The principal ingress to the entrance story is through the porticos, but it can be entered from the Collector's private staircase, and from two other private staircases in the basement. This story contains apartments and offices for the Assistant
Treasurer, the Weighers and Guagers, the Measurers, Inspectors, Markers, Superintendent of Building, etc. In the centre is a large vestibule, from which two broad flights of steps lead to the principal story, landing in two smaller vestibules
therein, lighted by skylights in the roof, and these vestibules communicate with all the apartments in this story. The several rooms are for the Collector, Assistant Collector, Naval Officer, Surveyor, Public Store Keeper, their Deputies and Clerks;
and for the facilities of doing business this arrangement is not surpassed. The grand-cross shaped Rotunda, for the general business of the Collector's department, in the centre of this story, is finished in the Grecian Corinthian order; it is 63
feet in its greatest length, 59 feed wide, and 62 feet in the skylight.

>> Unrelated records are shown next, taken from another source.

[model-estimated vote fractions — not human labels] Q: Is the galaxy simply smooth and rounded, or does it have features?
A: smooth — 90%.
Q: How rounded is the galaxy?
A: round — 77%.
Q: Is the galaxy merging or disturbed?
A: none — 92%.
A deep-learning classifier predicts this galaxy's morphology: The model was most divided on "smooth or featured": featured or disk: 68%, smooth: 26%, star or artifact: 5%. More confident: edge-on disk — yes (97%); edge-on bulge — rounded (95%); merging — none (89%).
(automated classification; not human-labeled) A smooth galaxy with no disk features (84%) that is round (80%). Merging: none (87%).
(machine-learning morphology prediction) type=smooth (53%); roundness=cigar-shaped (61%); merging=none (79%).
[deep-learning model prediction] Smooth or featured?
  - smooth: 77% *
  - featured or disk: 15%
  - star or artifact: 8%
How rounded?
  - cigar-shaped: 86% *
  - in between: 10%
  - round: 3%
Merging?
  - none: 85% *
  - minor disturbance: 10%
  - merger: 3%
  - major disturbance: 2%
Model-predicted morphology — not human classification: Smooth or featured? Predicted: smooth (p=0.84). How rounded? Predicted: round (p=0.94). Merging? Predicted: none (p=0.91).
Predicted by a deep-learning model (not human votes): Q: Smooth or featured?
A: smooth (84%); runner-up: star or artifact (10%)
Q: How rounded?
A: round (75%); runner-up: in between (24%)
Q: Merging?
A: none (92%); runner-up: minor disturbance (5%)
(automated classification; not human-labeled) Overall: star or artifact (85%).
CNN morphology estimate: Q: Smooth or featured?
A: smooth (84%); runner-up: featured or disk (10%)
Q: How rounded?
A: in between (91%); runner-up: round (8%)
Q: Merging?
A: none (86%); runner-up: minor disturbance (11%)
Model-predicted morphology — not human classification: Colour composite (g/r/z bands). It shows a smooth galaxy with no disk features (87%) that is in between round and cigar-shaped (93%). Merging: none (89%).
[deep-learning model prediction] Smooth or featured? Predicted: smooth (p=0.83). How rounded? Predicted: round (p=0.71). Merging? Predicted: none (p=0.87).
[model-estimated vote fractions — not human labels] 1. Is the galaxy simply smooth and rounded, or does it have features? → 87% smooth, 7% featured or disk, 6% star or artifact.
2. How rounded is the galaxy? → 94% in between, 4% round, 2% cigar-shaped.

The building was commenced in 1837, and entirely completed in 1849; it has cost about $1,076,000, including the site, foundations, etc. It was designed by A.B. Young, A.M., Architect, and erected under his immediate supervision throughout. The execution of the whole was under the general direction of the Board of Commissioners, appointed by the Secretary of the Treasury of the United States. This Board consisted of Samuel S. Lewis, Esq., as chairman, Robert G. Shaw, Esq., disbursing agent and commissioner, and Collector of the Ports of Boston and Charlestown for the time being. Jonathan P. Robinson was Clerk to the Board of Commissioners. In one of the panels of the Rotunda is inserted a tablet of marble, containing the following inscription:
'Boston Custom House Building. Authorized by the 23d Congress, A.D. 1835. Andrew Jackson, President U.S.A.; Levi Woodbury, Sec'y of the Treasury. Opened August 1st, A.D. 1847, James K. Polk, President U.S.A.; Robert J. Walker Sec'y of the Treasury; Marcus Morton, Collector of the Port; Samuel S. Lewis, Robert G. Shaw, Commissioners; Ammi Burnham Young, Architect.'"
Nearby attractions to the Boston Custom House building include the New England Aquarium, Faneuil Hall, and Quincy Market.